Speaker
Affilliation
Open University
Abstract
In this talk we present research that addresses problems caused by ambiguity in requirements. Ambiguity is pervasive in natural language. In requirements engineering it is often considered together with concepts such as incompleteness and inconsistency as a major concern. This is because it can lead to misuderstandings, and therefore to incorrect implementations. Despite the development of formal specification methods, most requirements documents are still written in everyday natural language. Misunderstandings can therefore occur between stakeholders in the requirements engineering process. The worst scenario is when they interpret a requirement in one way but do not realise that other interpretations are possible. Misunderstandings are therefore carried forward into other stages of the software lifecycle.

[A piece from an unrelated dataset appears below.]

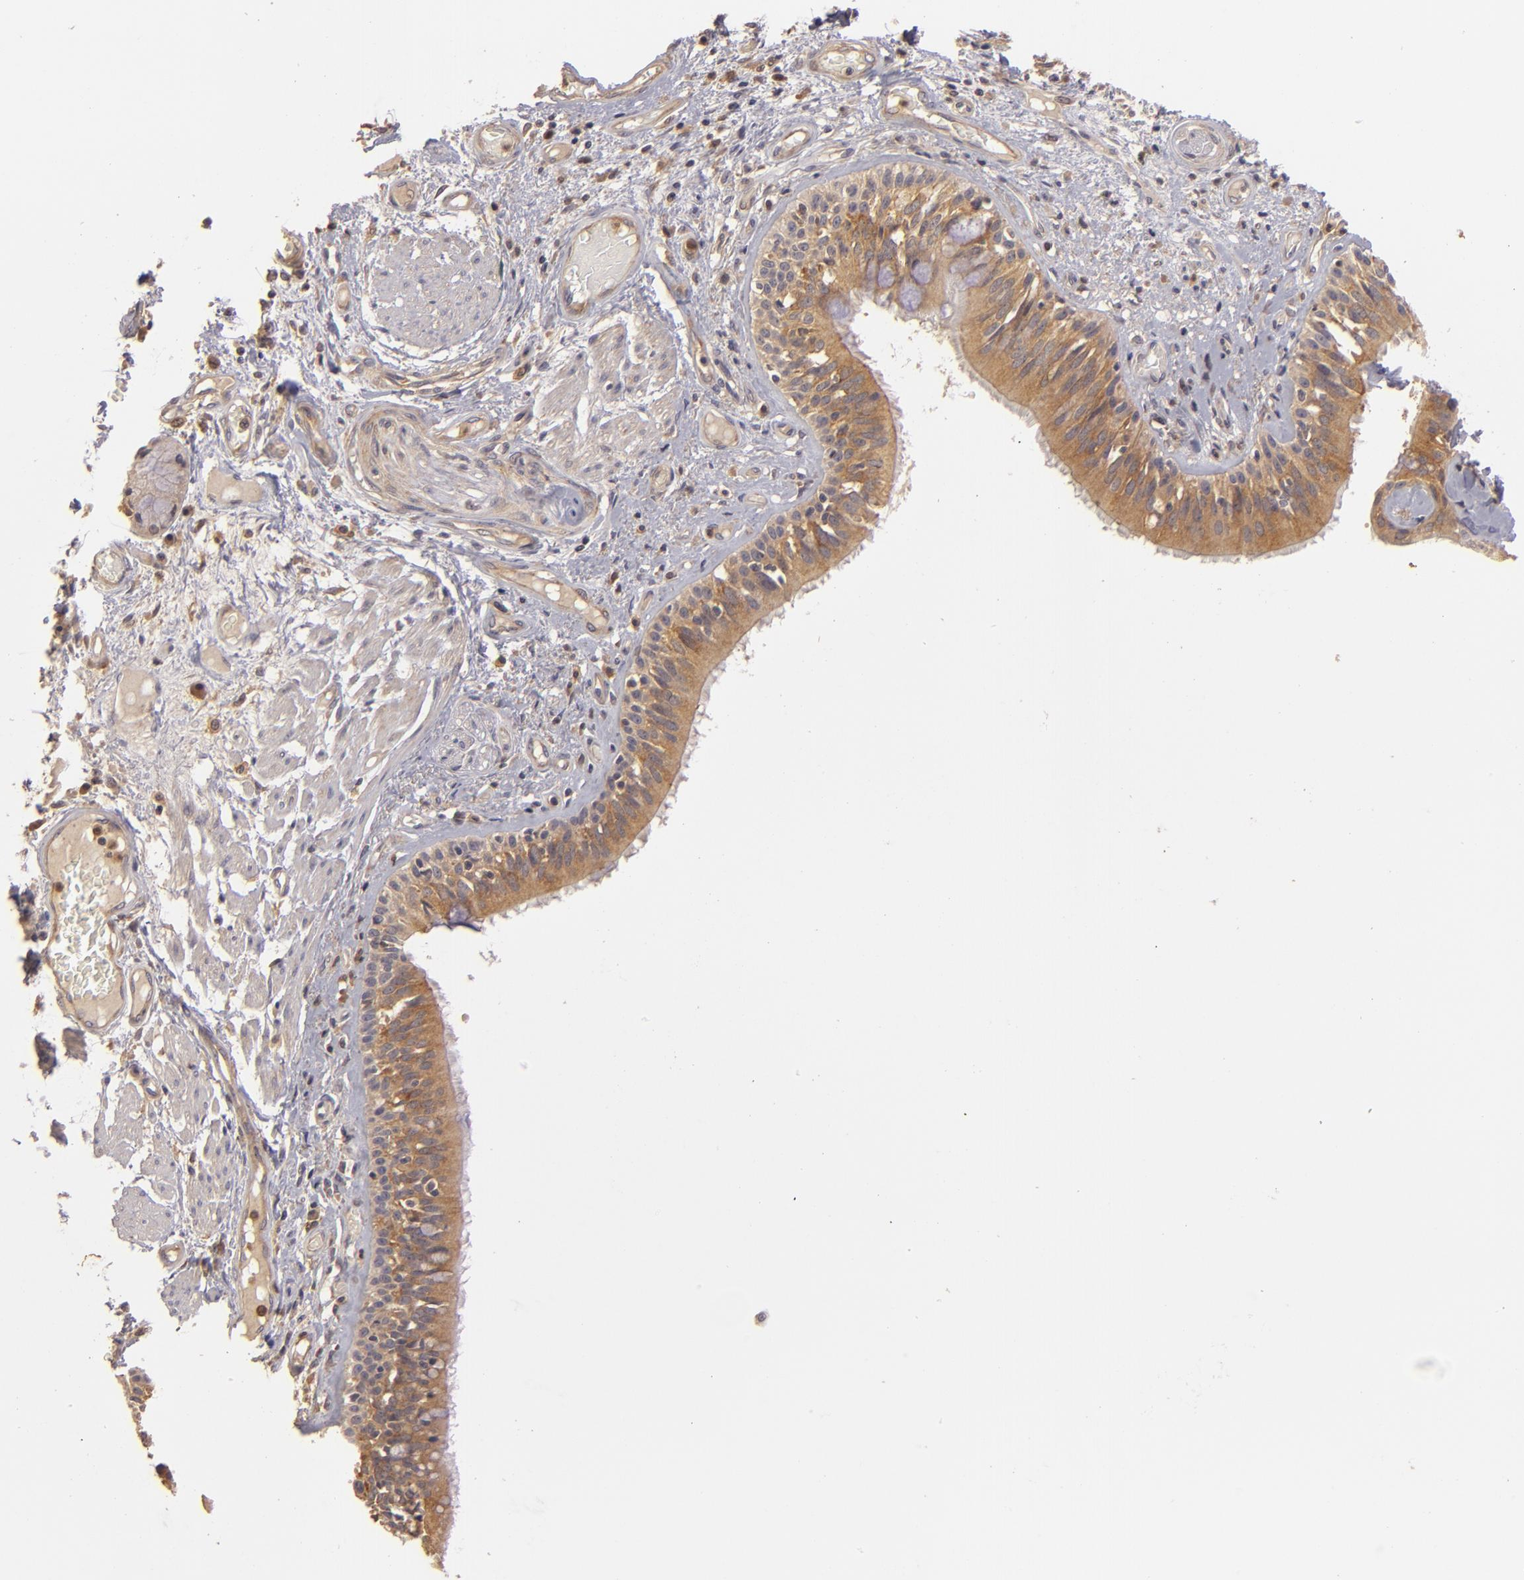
{"staining": {"intensity": "strong", "quantity": ">75%", "location": "cytoplasmic/membranous"}, "tissue": "bronchus", "cell_type": "Respiratory epithelial cells", "image_type": "normal", "snomed": [{"axis": "morphology", "description": "Normal tissue, NOS"}, {"axis": "morphology", "description": "Squamous cell carcinoma, NOS"}, {"axis": "topography", "description": "Bronchus"}, {"axis": "topography", "description": "Lung"}], "caption": "Protein positivity by immunohistochemistry exhibits strong cytoplasmic/membranous positivity in approximately >75% of respiratory epithelial cells in unremarkable bronchus.", "gene": "PRKCD", "patient": {"sex": "female", "age": 47}}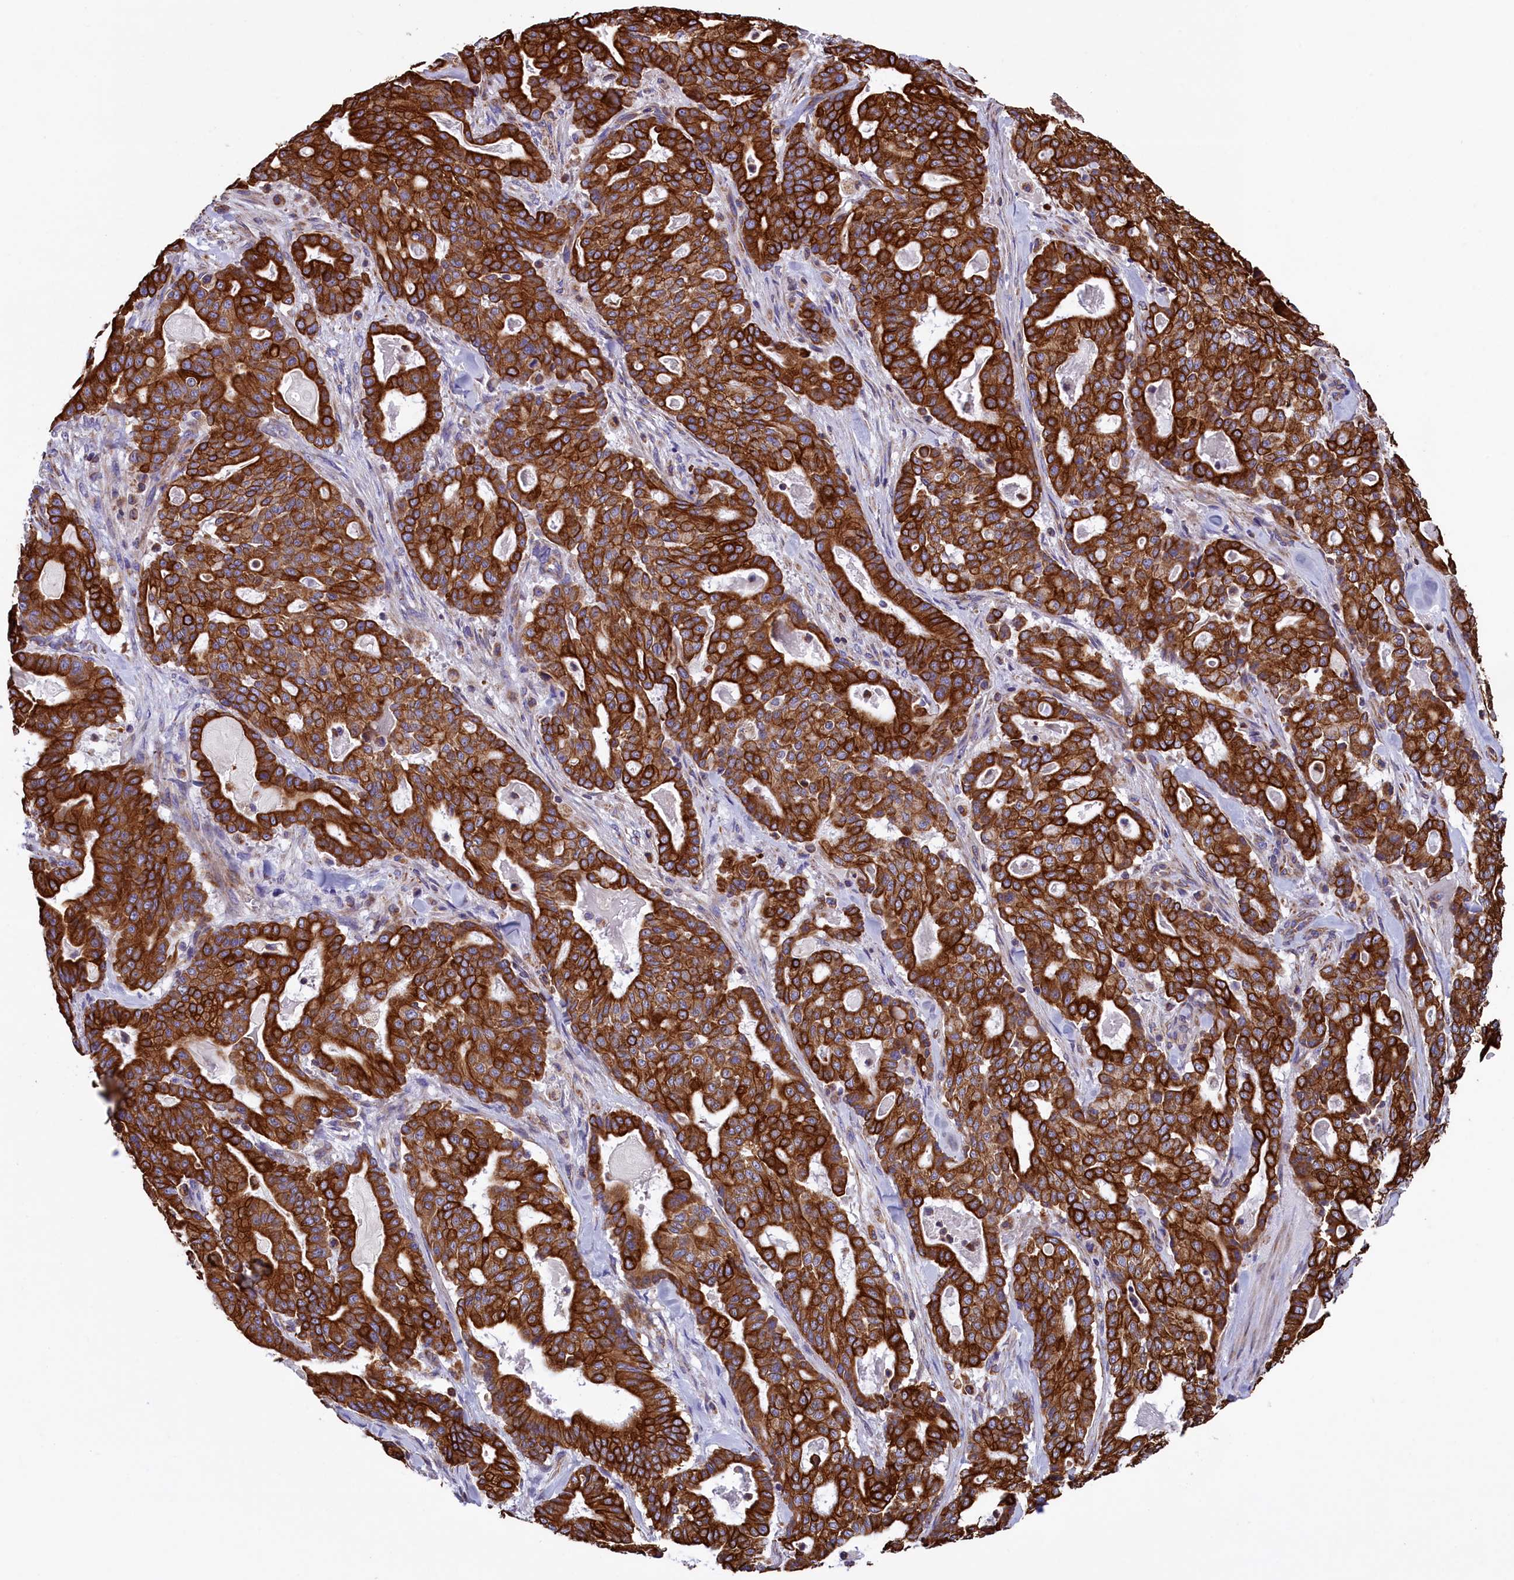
{"staining": {"intensity": "strong", "quantity": ">75%", "location": "cytoplasmic/membranous"}, "tissue": "pancreatic cancer", "cell_type": "Tumor cells", "image_type": "cancer", "snomed": [{"axis": "morphology", "description": "Adenocarcinoma, NOS"}, {"axis": "topography", "description": "Pancreas"}], "caption": "Immunohistochemistry (DAB) staining of pancreatic adenocarcinoma demonstrates strong cytoplasmic/membranous protein positivity in about >75% of tumor cells. (brown staining indicates protein expression, while blue staining denotes nuclei).", "gene": "GATB", "patient": {"sex": "male", "age": 63}}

We aim to determine which ambiguities may lead to misunderstandings - we term these ``nocuous ambiguities''. Authors and readers of requirements should be notified about these, and ideally they should be rewritten in a less ambiguous form. Other ambiguities can be allowed to remain in text. We consider that human perception is the only way ambiguity can be judged. It is this that determines whether an ambiguity is nocuous. We have therefore surveyed human perceptions about a set of ambiguities taken from requirements documents. We then attempt to automatically predict these perceptions, using a set of heurustics we have developed based on various types of linguistic data. These determine which ambiguities are nocuous. They achieve varying degrees of success, and can be used in combination to give good precision and recall. Our model of ambiguity classification, together with our method of implementing it, is a novel approach to the problem.